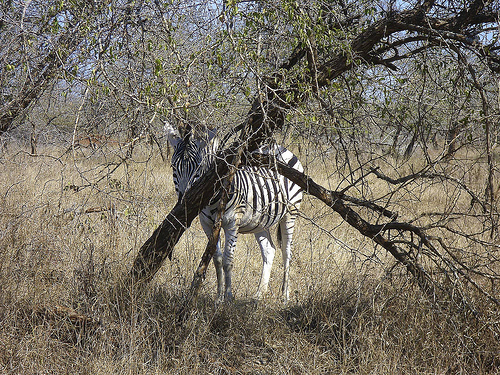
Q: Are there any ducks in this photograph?
A: No, there are no ducks.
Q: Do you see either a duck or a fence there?
A: No, there are no ducks or fences.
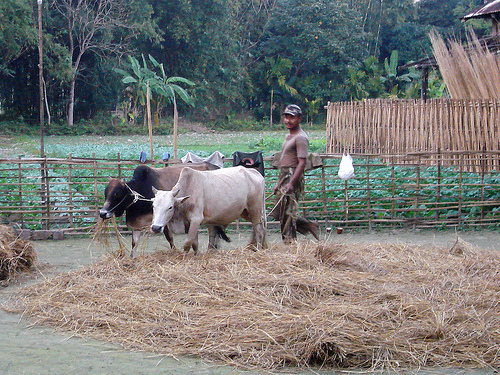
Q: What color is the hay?
A: Brown.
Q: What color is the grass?
A: Green.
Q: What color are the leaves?
A: Green.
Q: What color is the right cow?
A: Tan.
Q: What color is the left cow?
A: Brown.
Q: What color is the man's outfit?
A: Brown.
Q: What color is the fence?
A: Brown.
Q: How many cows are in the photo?
A: 2.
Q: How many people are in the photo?
A: One.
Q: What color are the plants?
A: Green.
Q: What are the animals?
A: Cows.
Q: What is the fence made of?
A: Sticks.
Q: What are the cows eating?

══════════

= AIM OF THE EXERCISE =
Swap every "What color" in the items above for "Which color" and write all the items out again with nothing else changed. Omit the picture lines.

= RIGHT ANSWER =
Q: Are there any ducks in this photograph?
A: No, there are no ducks.
Q: Do you see either a duck or a fence there?
A: No, there are no ducks or fences.
Q: Which color is the hay?
A: Brown.
Q: Which color is the grass?
A: Green.
Q: Which color are the leaves?
A: Green.
Q: Which color is the right cow?
A: Tan.
Q: Which color is the left cow?
A: Brown.
Q: Which color is the man's outfit?
A: Brown.
Q: Which color is the fence?
A: Brown.
Q: How many cows are in the photo?
A: 2.
Q: How many people are in the photo?
A: One.
Q: Which color are the plants?
A: Green.
Q: What are the animals?
A: Cows.
Q: What is the fence made of?
A: Sticks.
Q: What are the cows eating?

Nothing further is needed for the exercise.